EPA is mainly metabolised by the liver via beta-oxidation similar to dietary fatty acids. Beta oxidation splits the long carbon chain of EPA into acetyl Coenzyme A, which is converted into energy via the Krebs cycle. Cytochrome P450-mediated metabolism is a minor pathway of elimination of EPA. The total plasma clearance of EPA at steady-state is 684 mL/hr. The plasma elimination half-life (t1/2) of EPA is approximately 89 hours. Icosapent ethyl does not undergo renal excretion.

Pharmacokinetic/pharmacodynamic relationship(s)

Triglycerides level/reduction in hypertriglyceridemia

A linear relationship between EPA levels in plasma or red blood cells (RBCs) and TG reduction was observed in two Phase III studies.

Cardiovascular risk reduction

Analyses of the primary (5-point) and key secondary (3-point) MACE endpoints suggest that ontreatment lipoprotein changes had limited influence on cardiovascular risk reductions, while on-treatment steady-state serum EPA levels accounted for the majority of the relative risk reduction observed in REDUCE-IT. Baseline serum EPA level was 26 μg/mL; compared to patients with an ontreatment steady-state serum EPA level below 100 μg/mL, patients with on-treatment EPA levels ≥175 μg/mL had a >50% reduced risk of a cardiovascular event.

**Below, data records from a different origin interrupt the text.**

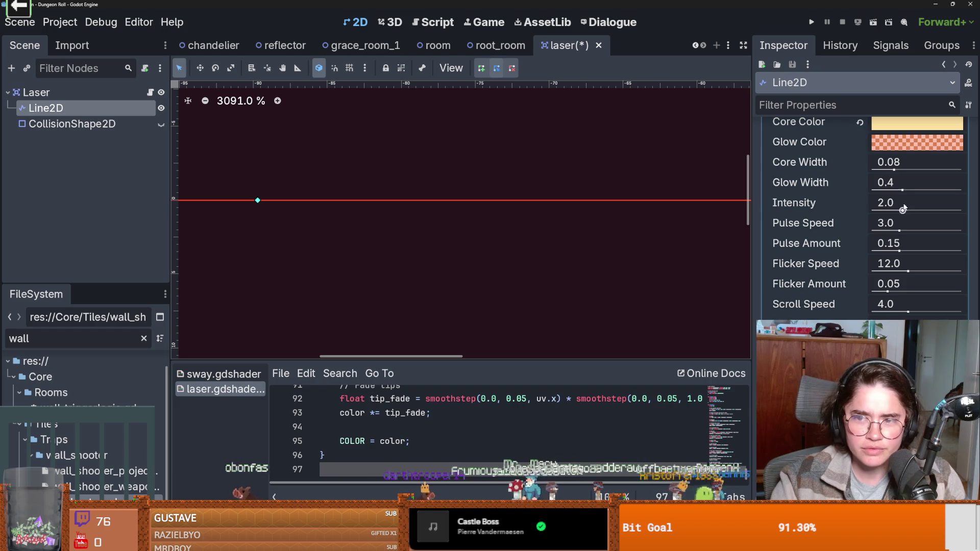
left_click_drag(902, 190, 963, 190)
left_click_drag(902, 170, 963, 170)
left_click_drag(926, 203, 949, 203)
left_click_drag(891, 223, 894, 240)
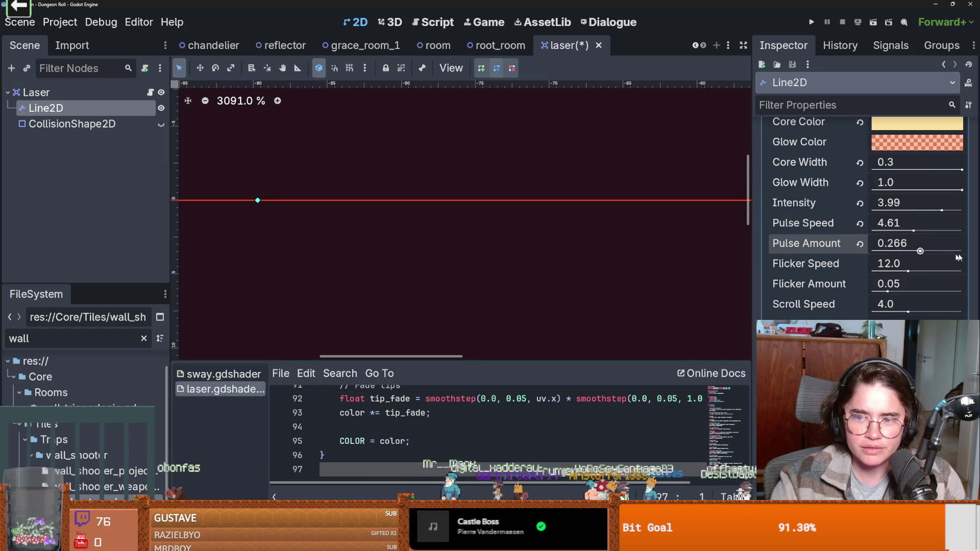
key("ctrl+z")
key("ctrl+z")
key("ctrl+z")
key("ctrl+z")
key("ctrl+z")
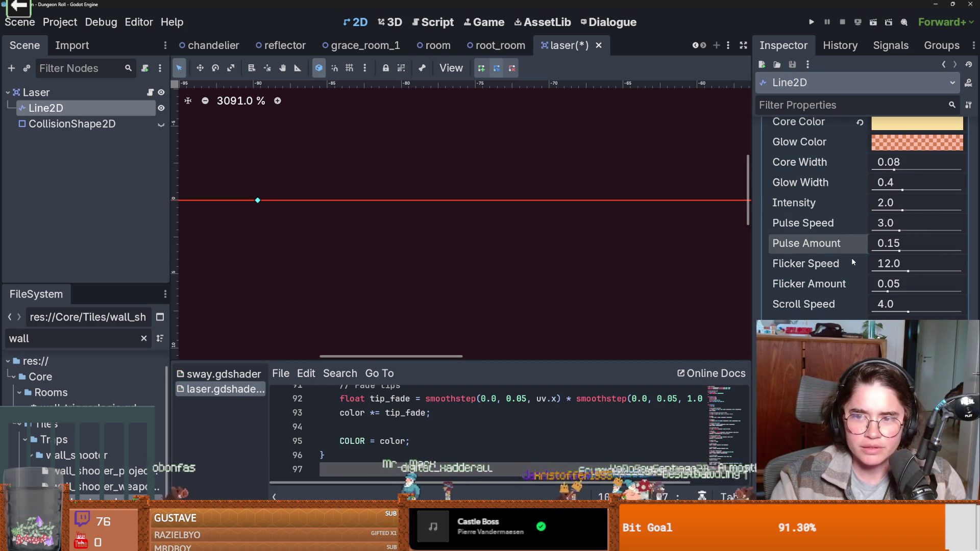
scroll(683, 213, "down", 7)
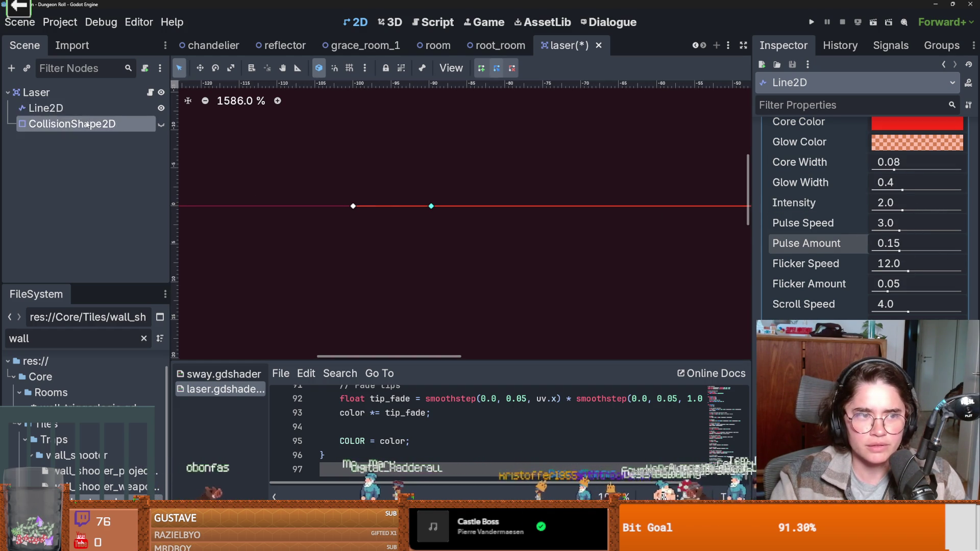
key("ctrl+z")
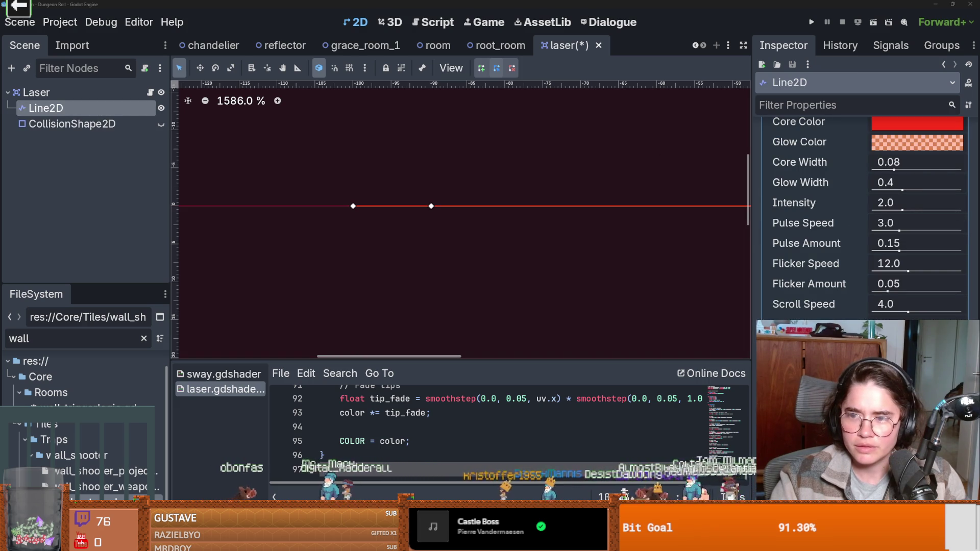
scroll(796, 245, "up", 5)
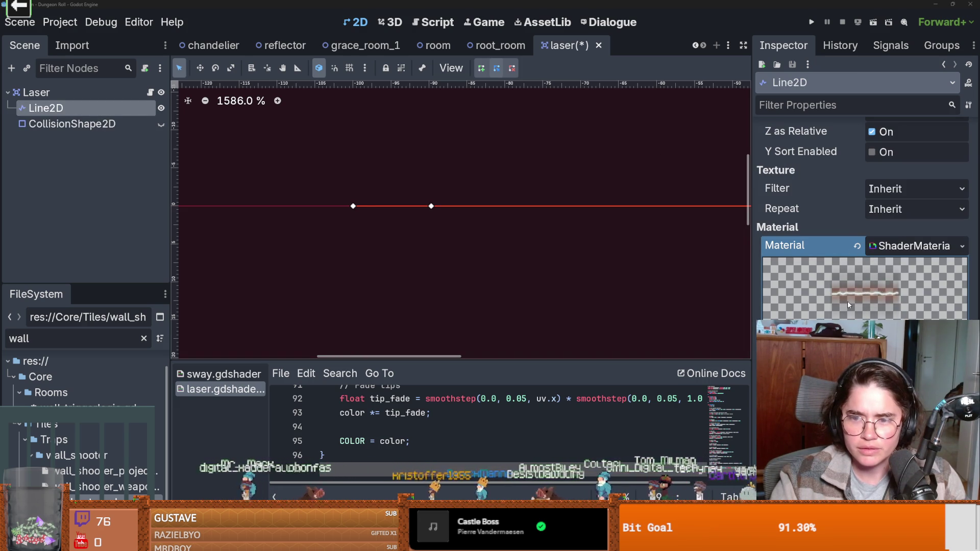
scroll(659, 262, "down", 1)
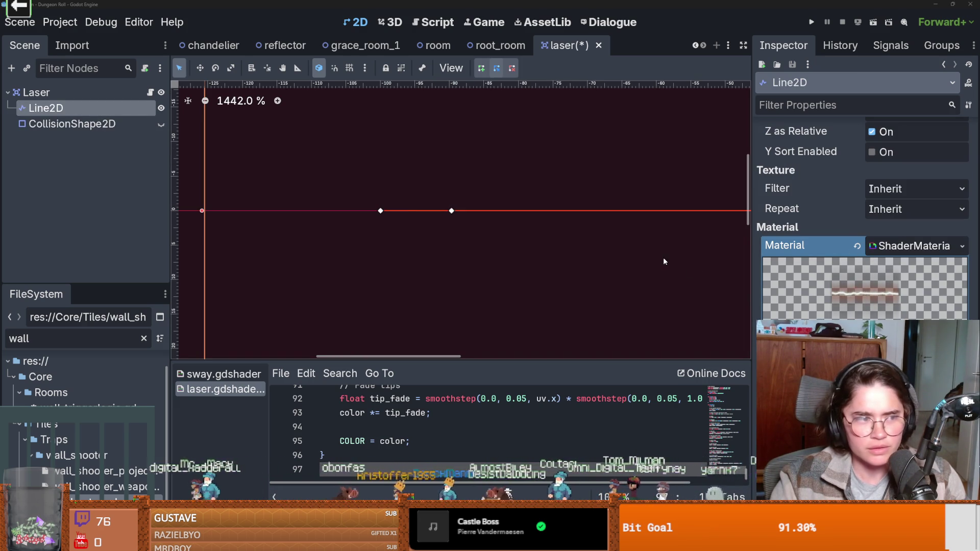
scroll(573, 234, "right", 5)
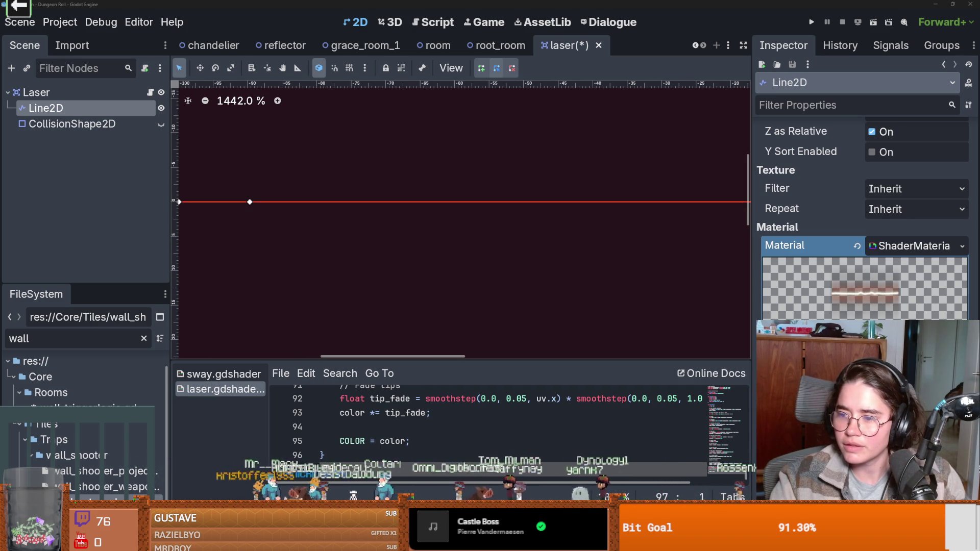
key("alt+Tab")
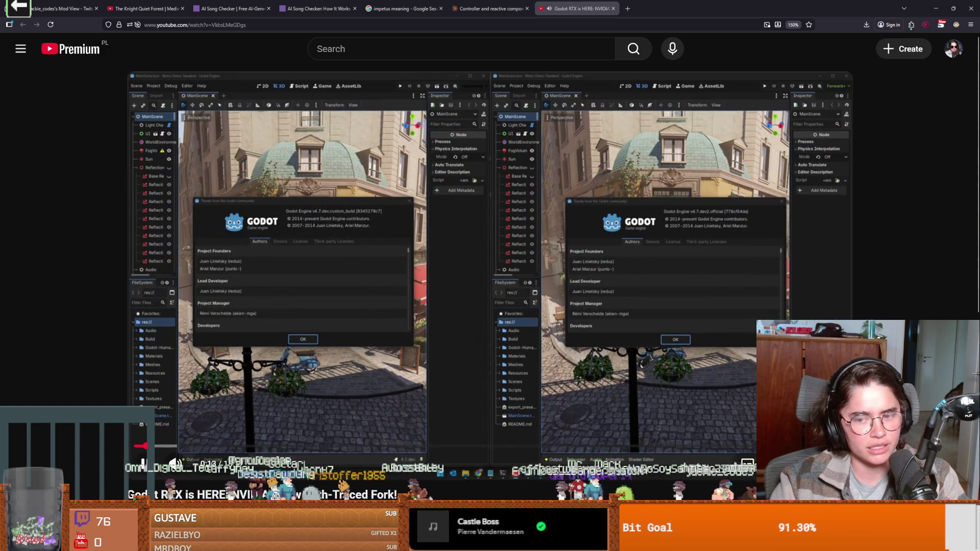
Step: Watch the Godot RTX video full screen through the raytraced vs standard bistro comparison
key("f")
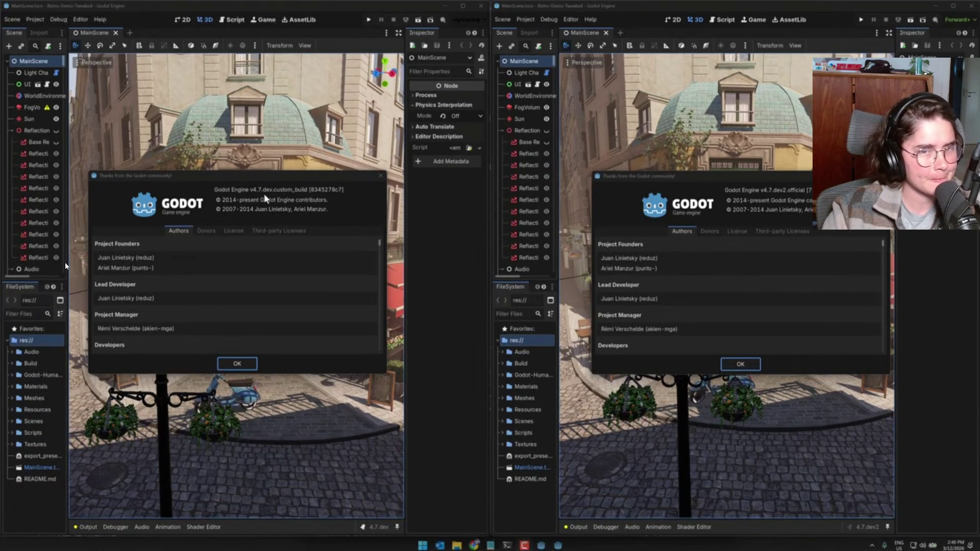
mouse_move(308, 299)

Renal and hepatic impairment

The pharmacokinetics of icosapent ethyl has not been studied in patients with renal or hepatic impairment. Patients did not require routine dose adjustment due to hepatic or renal impairment in a well-controlled cardiovascular outcomes study of icosapent ethyl.

Other special populations

Elderly (≥65 years)

The pharmacokinetics of icosapent ethyl has not been studied in elderly patients. Elderly patients did not require routine dose adjustment in well-controlled clinical studies of icosapent ethyl.

Paediatric population

The pharmacokinetics of icosapent ethyl has not been studied in paediatric subjects

Preclinical safety data

Non-clinical data reveal no special hazard for humans based on conventional studies of repeated dose toxicity, genotoxicity, carcinogenic potential and toxicity to reproduction and development.

At the highest dose levels in reproductive and developmental studies, no adverse effects were observed in rats or rabbits at approximately 6 to 8 times the human equivalent dose based on body surface area comparison. In a rat embryo-foetal study, no adverse effects were observed at exposures 6.9 fold higher than the clinical exposure (based on AUC).

Animal studies indicate that icosapent ethyl crosses the placenta and is found in foetal plasma.

Animal studies indicate that icosapent ethyl is excreted in milk.